24. September 2019 | von Sabine Schretter
Sie erkennt Temposünder auf zwei und vier Rädern: Walter Schimpfössl mit der Laser-Pistole an der B179 bei Weißenbach. RS-Foto: Gerrmann
Das Mikrofon muss exakt eingestellt werden, damit die Lärmmessung des Motorrads auch gültig ist. RS-Foto: Gerrmann

Die RUNDSCHAU begleitete Motorrad-Kontrollen der Polizei im Außerfern


Der Herbst ist da. Die Motorrad-Saison ist (so gut wie) zu Ende. Die gute Nachricht: Sie hat bisher m Außerfern nur ein Todesopfer gefordert (drei waren es im Vorjahr).
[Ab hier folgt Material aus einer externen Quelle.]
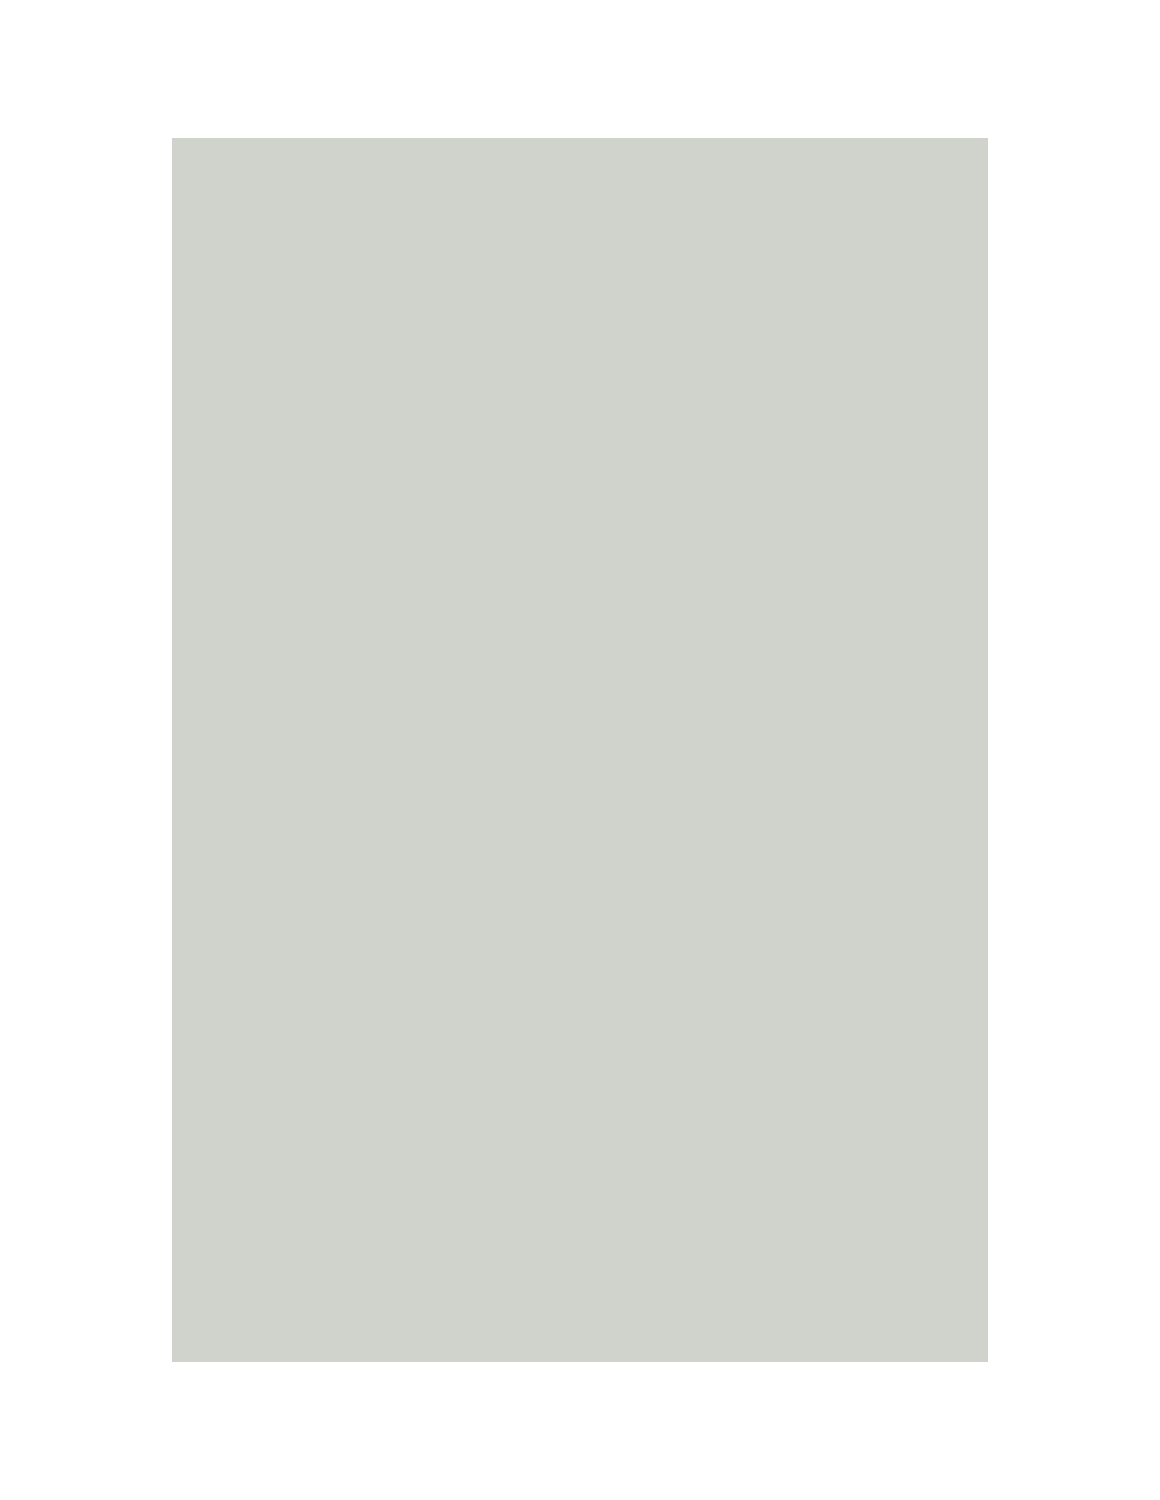A family of four leaning against the branch of a large eucalyptus tree in a misty clearing.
Die schlechte: Es hat wohl keine Entlastung für die lärmgeplagten Anrainer gegeben. So könnte man das Fazit der 13 Polizeikontrollen der Biker-Saison 2019 deuten. Die RUNDSCHAU war bei der letzten in diesem Sommer dabei.

Von Jürgen Gerrmann

Jahr um Jahr lauter werden die Proteste gegen den Motorradlärm im Außerfern. Und unüberhörbar ist dabei auch der Ruf nach Polizeikontrollen. Doch, wie läuft so was überhaupt ab? Welche Konsequenzen drohen? Und lässt sich das Problem dadurch in den Griff bekommen? Das wollte die RUNDSCHAU bei einem „Lokalaugenschein“ erkunden.
Erste Station: die Lechtal-Bundesstraße. Am Holzlagerplatz einige hundert Meter hinter dem Ortsende Richtung Johannesbrücke warten Chefinspektor Walter Schimpfössl und zwei Kolleginnen auf die Temposünder, die da kommen. Die Laserpistole, die einen Strahl ausschickt, der binnen Millisekunden reflektiert wird (aus der Zeitdifferenz lässt sich dann die Geschwindigkeit des herannahenden Objekts errechnen), wird übrigens nicht nur auf die (am letzten schönen Sommer-Sonntag zahlreichen) Biker gerichtet, auch mancher Autofahrer wird auf die Kontrollstelle herausgewunken.
KONTROLLEN VERSTÄRKEN.

Immer mehr schreie die Bevölkerung gegen die Menge und den Lärmpegel der Motorradfahrer auf, weiß auch Schimpfössl. Nicht zuletzt das Hahntennjoch sei ein Magnet, der die „Easy Rider“ anlocke. Deswegen habe man auch die Kontrollen verstärkt. Der stellvertretende Bezirkskommandant sagt freilich auch: „Es ist nur ein geringer Prozentsatz, der sich nicht an die Vorschriften hält. Der Großteil ist vernünftig und fährt normal. Es ist die Minderheit, die für solch großen Unmut sorgt.“
Je nach Witterung gehen die Ordnungshüter während der warmen Jahreszeit zwei- bis dreimal im Monat in Position. Insgesamt 13 Mal waren es heuer. Dabei greift man auf die Streifen, die Normaldienst tun, zurück – im ganzen Bezirk. Denn eigentlich ist das ganze Außerfern ein Motorrad-Brennpunkt. Beim Finale standen sie mit der Laserpistole – außer bei Weißenbach – noch am Hahntennjoch, am Gaichtpass und bei Ehrwald Richtung Garmisch.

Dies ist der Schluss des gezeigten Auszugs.